La radiothérapie occupe une place centrale dans la prise en charge des cancers, puisque environ la moitié des patients en bénéficient au cours de leur maladie. Son objectif est de détruire les cellules tumorales tout en épargnant autant que possible les tissus sains environnants. Deux techniques permettent un ciblage plus précis du volume tumoral : la radiothérapie conformationnelle avec modulation d'intensité (IMRT), administrée selon un fractionnement conventionnel (par exemple 2 Gy par séance, cinq jours par semaine), et la radiothérapie stéréotaxique ablative (SABR), hypofractionnée (par exemple 7,25 Gy par séance, cinq séances espacées d'un jour). Au-delà de leur effet local, ces irradiations exercent des effets systémiques sur le système immunitaire dont la compréhension reste incomplète. C'est cette question qu'explore l'étude présentée ici.

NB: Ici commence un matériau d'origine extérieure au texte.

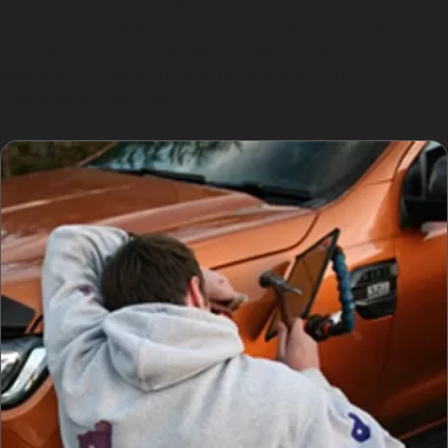
Additionally, the environmentally friendly nature of
PDR, which avoids the use of fillers or paints, aligns
well with Ordsall’s ongoing regeneration and
community initiatives.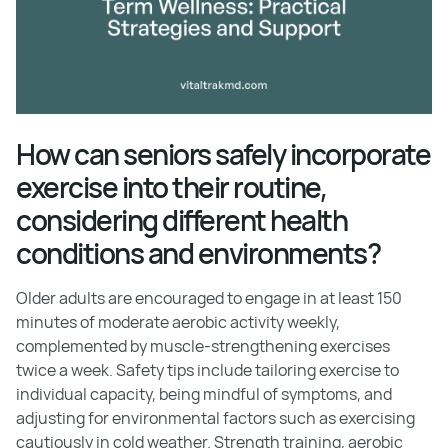
How can seniors safely incorporate
exercise into their routine,
considering different health
conditions and environments?
Older adults are encouraged to engage in at least 150
minutes of moderate aerobic activity weekly,
complemented by muscle-strengthening exercises
twice a week. Safety tips include tailoring exercise to
individual capacity, being mindful of symptoms, and
adjusting for environmental factors such as exercising
cautiously in cold weather. Strength training, aerobic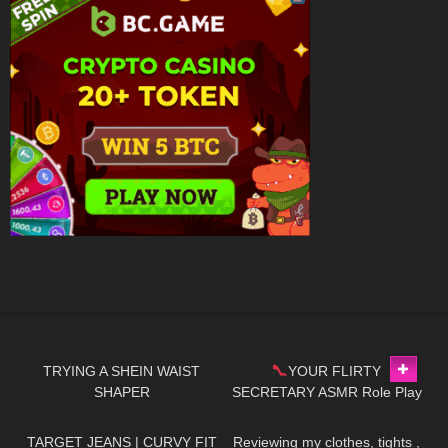
134
07:36
201
04:53
TRYING A SHEIN WAIST
YOUR FLIRTY
SHAPER
SECRETARY ASMR Role Play
145
10:21
319
09:51
*Dangling *Toe Tap
TARGET JEANS | CURVY FIT
Reviewing my clothes, tights ,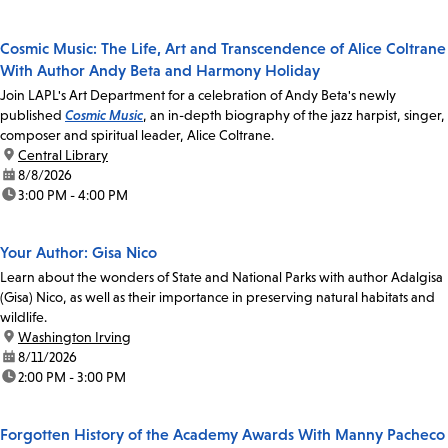
Cosmic Music: The Life, Art and Transcendence of Alice Coltrane
With Author Andy Beta and Harmony Holiday
Join LAPL's Art Department for a celebration of Andy Beta's newly
published
Cosmic Music
, an in-depth biography of the jazz harpist, singer,
composer and spiritual leader, Alice Coltrane.
location:
Central Library
date:
8/8/2026
time:
3:00 PM - 4:00 PM
Your Author: Gisa Nico
Learn about the wonders of State and National Parks with author Adalgisa
(Gisa) Nico, as well as their importance in preserving natural habitats and
wildlife.
location:
Washington Irving
date:
8/11/2026
time:
2:00 PM - 3:00 PM
Forgotten History of the Academy Awards With Manny Pacheco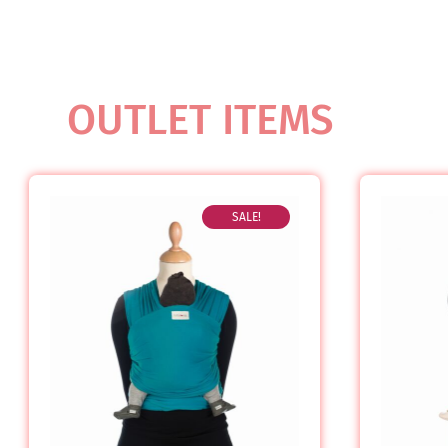
OUTLET ITEMS
SALE!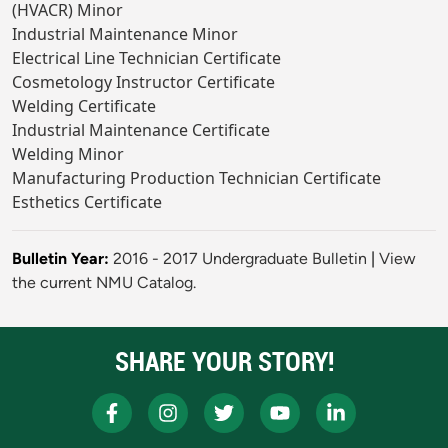
(HVACR) Minor
Industrial Maintenance Minor
Electrical Line Technician Certificate
Cosmetology Instructor Certificate
Welding Certificate
Industrial Maintenance Certificate
Welding Minor
Manufacturing Production Technician Certificate
Esthetics Certificate
Bulletin Year:
2016 - 2017 Undergraduate Bulletin
|
View
the current NMU Catalog.
SHARE YOUR STORY!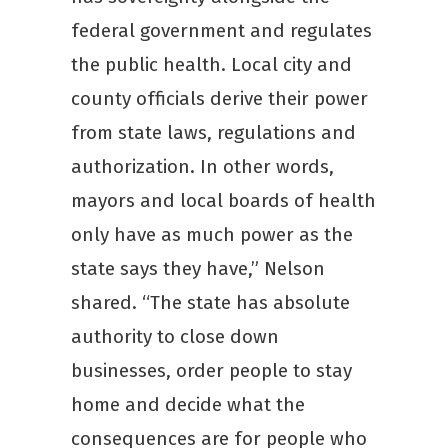
federal government and regulates
the public health. Local city and
county officials derive their power
from state laws, regulations and
authorization. In other words,
mayors and local boards of health
only have as much power as the
state says they have,” Nelson
shared. “The state has absolute
authority to close down
businesses, order people to stay
home and decide what the
consequences are for people who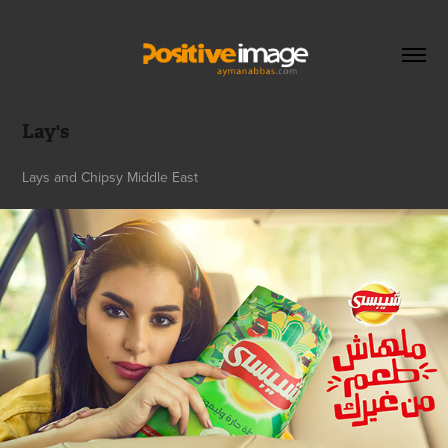
Lay's
Lays and Chipsy Middle East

Les auteurs ont suivi huit patients atteints d'un adénocarcinome prostatique, répartis en deux groupes traités respectivement par IMRT (N = 4) et par SABR (N = 4). Un panel de paramètres liés au stress et à l'immunité a été surveillé dans le sang à plusieurs moments clés : avant la radiothérapie, après la première fraction (SABR) ou la première semaine de traitement (IMRT), après la dernière fraction, puis trois semaines plus tard. Plusieurs approches ont été combinées : RT-qPCR pour l'expression génique, cytométrie en flux, métabolomique et puces à anticorps. L'analyse a reposé sur le calcul de tailles d'effet pour comparer les différents points temporels.
Les résultats mettent en évidence des modulations distinctes selon la modalité de traitement. L'induction de la transcription des gènes IL1B et TGFB1 n'a été observée que chez les patients traités par IMRT, qui présentaient par ailleurs une modulation d'un nombre nettement plus important de cytokines et de protéines sériques que les patients sous SABR. L'évolution du rapport lysophosphatidylcholine/phosphatidylcholine (LPC/PC), indicateur métabolomique d'inflammation, différait également fortement entre les deux protocoles. À l'inverse, certains marqueurs d'activation cellulaire se modifiaient de façon homogène chez tous les patients : une augmentation de la proportion de lymphocytes T CD4+ exprimant PD-1 a ainsi été observée en fin de traitement. Parmi les protéines plasmatiques, seules deux étaient communes aux deux groupes, GDF-15 et Tim-3, mais leur régulation s'effectuait en sens opposé selon la modalité. Les auteurs notent également une régulation de facteurs liés à la dysfonction endothéliale et au remodelage tissulaire chez les patients IMRT uniquement.
Les auteurs concluent que l'irradiation localisée induit une modulation systémique d'un large éventail de paramètres immunitaires cellulaires et humoraux, et que des modalités d'efficacité thérapeutique et de toxicité comparables peuvent affecter différemment l'homéostasie immunitaire, jusqu'à cinq semaines après la fin du traitement. S'agissant d'une étude exploratoire menée sur un faible effectif, ces observations devront être confirmées sur des cohortes plus larges et à des échéances plus tardives.